━━━ THE DATA

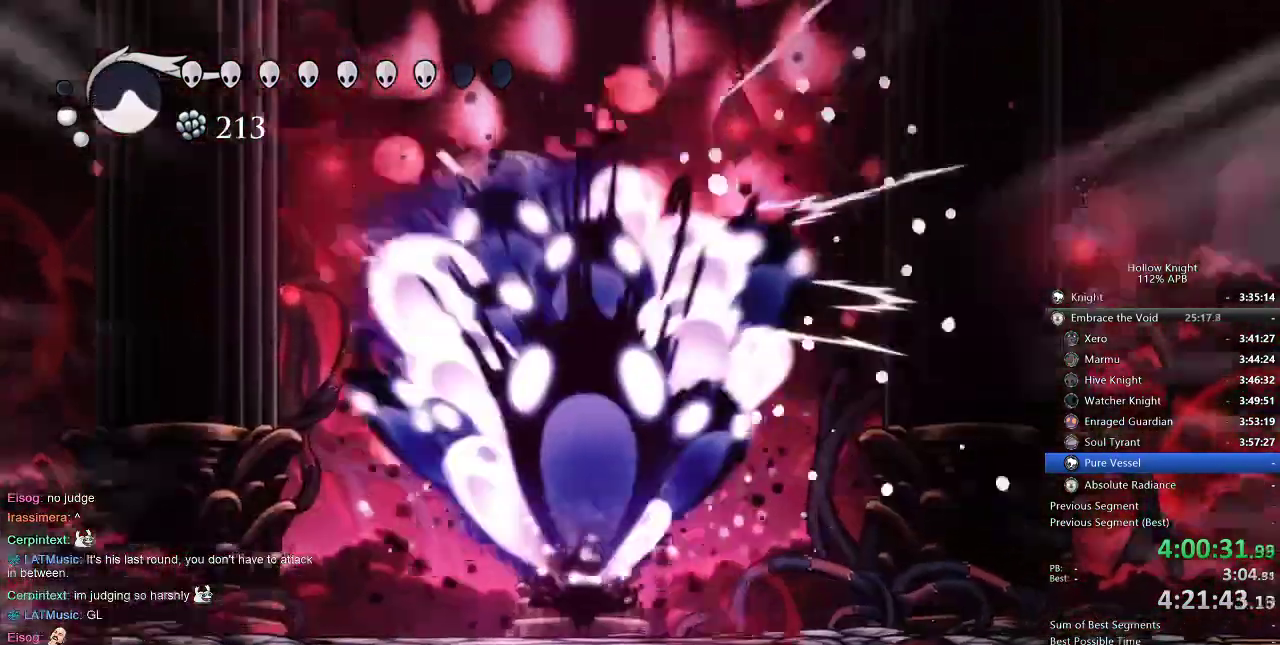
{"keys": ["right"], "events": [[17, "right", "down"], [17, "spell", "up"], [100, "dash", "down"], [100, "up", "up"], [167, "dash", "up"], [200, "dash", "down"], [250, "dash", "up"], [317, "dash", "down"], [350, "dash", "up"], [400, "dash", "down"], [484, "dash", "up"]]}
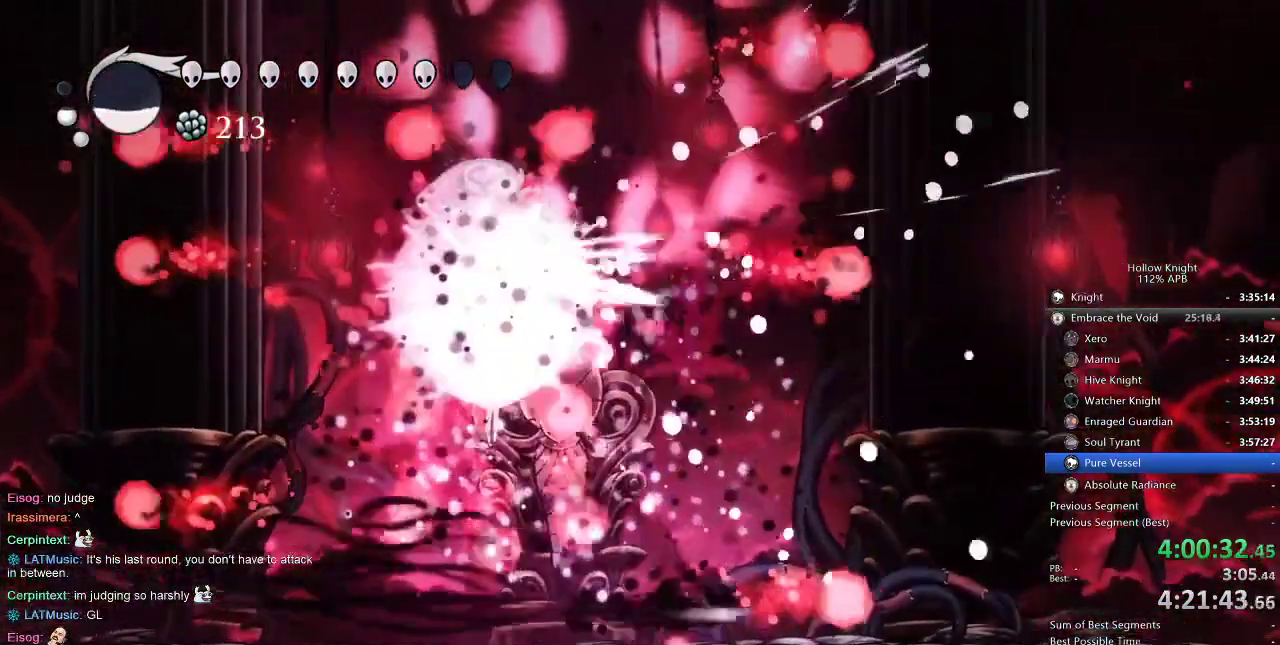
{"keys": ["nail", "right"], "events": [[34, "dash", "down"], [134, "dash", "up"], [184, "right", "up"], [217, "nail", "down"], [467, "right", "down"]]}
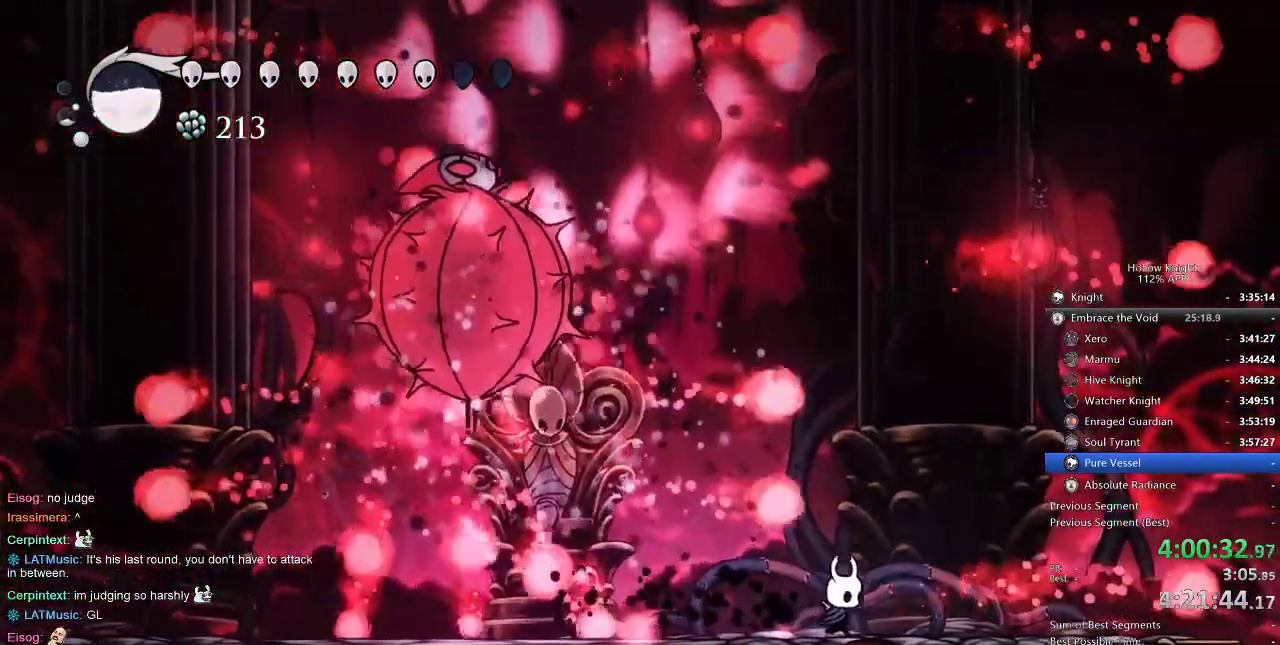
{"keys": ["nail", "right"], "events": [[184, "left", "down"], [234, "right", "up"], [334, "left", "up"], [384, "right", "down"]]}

━━━━━━
━━━ THE DATA

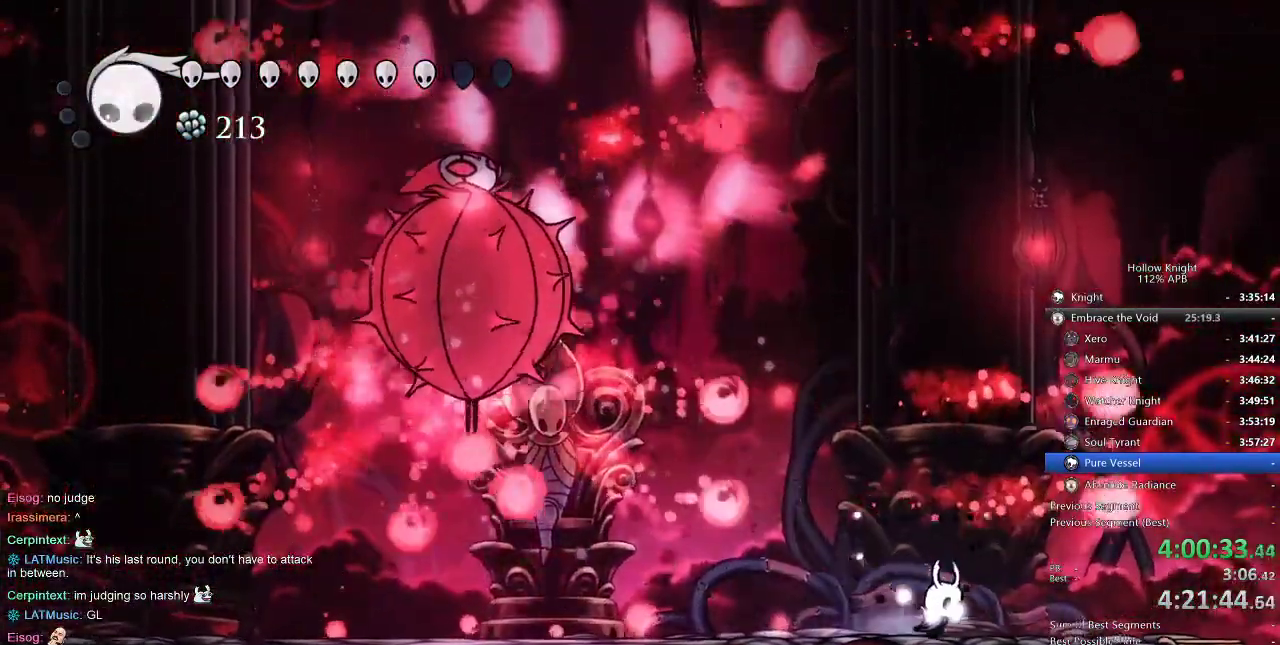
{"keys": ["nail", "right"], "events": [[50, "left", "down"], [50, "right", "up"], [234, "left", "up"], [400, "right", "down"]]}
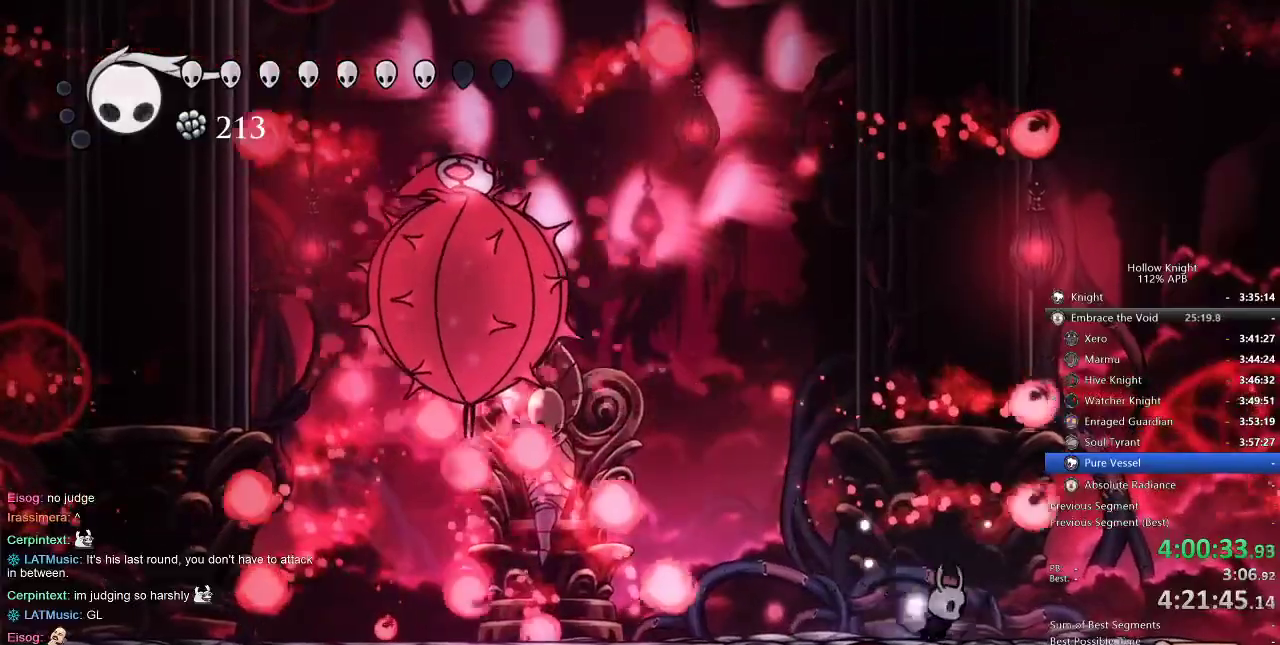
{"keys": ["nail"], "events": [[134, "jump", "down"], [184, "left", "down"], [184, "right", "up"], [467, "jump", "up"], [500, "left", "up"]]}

━━━━━━

In the entries above, identify each line that includes the string "left", then copy it.

FINISHED TASK:
{"keys": ["nail", "right"], "events": [[184, "left", "down"], [234, "right", "up"], [334, "left", "up"], [384, "right", "down"]]}
{"keys": ["nail", "right"], "events": [[50, "left", "down"], [50, "right", "up"], [234, "left", "up"], [400, "right", "down"]]}
{"keys": ["nail"], "events": [[134, "jump", "down"], [184, "left", "down"], [184, "right", "up"], [467, "jump", "up"], [500, "left", "up"]]}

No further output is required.